(Exercise prompt): Every line from the one containing "- **📝 Docstrings**: Use formato Google/NumPy" down to the last line of the listing below should be restated exactly, and nothing else.

++++

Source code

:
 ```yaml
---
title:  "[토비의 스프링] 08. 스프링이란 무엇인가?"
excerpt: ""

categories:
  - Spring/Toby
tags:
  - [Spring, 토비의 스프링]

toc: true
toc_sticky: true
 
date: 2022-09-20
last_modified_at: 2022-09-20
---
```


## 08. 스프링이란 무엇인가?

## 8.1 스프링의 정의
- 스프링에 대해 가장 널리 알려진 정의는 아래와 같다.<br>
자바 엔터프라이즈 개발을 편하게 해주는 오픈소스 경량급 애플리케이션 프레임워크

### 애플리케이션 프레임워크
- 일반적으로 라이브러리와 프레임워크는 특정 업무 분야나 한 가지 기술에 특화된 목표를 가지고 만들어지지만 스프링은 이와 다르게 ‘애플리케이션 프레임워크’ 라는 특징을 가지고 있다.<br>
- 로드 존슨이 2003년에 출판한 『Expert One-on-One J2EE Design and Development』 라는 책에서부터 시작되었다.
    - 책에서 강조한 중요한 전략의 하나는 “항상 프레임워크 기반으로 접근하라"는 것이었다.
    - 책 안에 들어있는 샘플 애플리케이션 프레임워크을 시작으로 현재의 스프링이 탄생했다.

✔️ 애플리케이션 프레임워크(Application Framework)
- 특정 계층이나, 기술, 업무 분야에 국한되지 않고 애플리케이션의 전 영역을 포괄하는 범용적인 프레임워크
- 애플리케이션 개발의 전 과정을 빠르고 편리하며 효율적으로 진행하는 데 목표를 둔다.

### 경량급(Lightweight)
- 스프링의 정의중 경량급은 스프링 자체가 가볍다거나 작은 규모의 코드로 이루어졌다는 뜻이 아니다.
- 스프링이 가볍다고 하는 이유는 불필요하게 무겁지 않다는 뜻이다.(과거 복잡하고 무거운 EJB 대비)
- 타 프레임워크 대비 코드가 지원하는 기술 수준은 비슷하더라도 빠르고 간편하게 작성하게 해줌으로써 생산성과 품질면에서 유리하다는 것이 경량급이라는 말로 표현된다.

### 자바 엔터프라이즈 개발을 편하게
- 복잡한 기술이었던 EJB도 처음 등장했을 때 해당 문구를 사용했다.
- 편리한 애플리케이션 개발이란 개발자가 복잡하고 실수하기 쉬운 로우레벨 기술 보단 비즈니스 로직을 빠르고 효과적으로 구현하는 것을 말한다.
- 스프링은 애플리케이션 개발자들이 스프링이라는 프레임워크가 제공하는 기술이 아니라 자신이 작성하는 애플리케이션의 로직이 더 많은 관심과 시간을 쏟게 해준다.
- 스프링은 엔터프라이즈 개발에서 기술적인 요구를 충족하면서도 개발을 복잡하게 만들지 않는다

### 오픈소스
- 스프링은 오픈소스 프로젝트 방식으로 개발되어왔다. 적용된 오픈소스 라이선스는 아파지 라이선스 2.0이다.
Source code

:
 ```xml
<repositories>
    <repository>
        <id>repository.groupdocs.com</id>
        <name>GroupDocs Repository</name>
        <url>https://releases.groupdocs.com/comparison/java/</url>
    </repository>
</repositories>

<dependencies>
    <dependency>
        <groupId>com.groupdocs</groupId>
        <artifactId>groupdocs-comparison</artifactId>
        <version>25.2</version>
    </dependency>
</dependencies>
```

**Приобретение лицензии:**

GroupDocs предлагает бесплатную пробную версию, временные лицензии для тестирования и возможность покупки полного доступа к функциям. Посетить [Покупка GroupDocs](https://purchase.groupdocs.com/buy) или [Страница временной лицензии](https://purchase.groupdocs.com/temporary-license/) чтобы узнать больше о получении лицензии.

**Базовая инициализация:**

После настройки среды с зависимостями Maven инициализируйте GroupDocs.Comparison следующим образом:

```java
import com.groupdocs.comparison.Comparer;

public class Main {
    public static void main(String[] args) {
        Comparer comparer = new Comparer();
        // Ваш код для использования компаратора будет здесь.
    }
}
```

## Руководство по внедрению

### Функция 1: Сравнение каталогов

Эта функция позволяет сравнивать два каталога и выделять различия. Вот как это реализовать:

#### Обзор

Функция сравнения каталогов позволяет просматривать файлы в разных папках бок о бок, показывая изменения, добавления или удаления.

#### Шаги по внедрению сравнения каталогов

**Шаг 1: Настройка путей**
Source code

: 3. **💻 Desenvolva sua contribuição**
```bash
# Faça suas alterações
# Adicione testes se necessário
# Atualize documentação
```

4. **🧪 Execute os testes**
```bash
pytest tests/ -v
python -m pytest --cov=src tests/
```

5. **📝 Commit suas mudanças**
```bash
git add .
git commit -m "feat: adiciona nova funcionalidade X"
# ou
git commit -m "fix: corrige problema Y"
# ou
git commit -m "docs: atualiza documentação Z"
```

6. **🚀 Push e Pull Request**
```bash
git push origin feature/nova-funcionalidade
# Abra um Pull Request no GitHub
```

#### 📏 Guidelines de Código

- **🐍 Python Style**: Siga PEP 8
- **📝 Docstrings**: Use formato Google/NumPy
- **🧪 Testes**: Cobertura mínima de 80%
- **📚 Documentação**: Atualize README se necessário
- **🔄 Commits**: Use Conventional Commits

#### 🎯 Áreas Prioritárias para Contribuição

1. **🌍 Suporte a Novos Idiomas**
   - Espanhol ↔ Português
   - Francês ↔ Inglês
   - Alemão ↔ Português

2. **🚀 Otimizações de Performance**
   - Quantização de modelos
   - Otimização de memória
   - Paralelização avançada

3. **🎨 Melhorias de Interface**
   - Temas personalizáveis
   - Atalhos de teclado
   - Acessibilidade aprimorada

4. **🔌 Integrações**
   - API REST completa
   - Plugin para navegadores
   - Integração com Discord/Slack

++++

(Answer):
- **📝 Docstrings**: Use formato Google/NumPy
- **🧪 Testes**: Cobertura mínima de 80%
- **📚 Documentação**: Atualize README se necessário
- **🔄 Commits**: Use Conventional Commits

#### 🎯 Áreas Prioritárias para Contribuição

1. **🌍 Suporte a Novos Idiomas**
   - Espanhol ↔ Português
   - Francês ↔ Inglês
   - Alemão ↔ Português

2. **🚀 Otimizações de Performance**
   - Quantização de modelos
   - Otimização de memória
   - Paralelização avançada

3. **🎨 Melhorias de Interface**
   - Temas personalizáveis
   - Atalhos de teclado
   - Acessibilidade aprimorada

4. **🔌 Integrações**
   - API REST completa
   - Plugin para navegadores
   - Integração com Discord/Slack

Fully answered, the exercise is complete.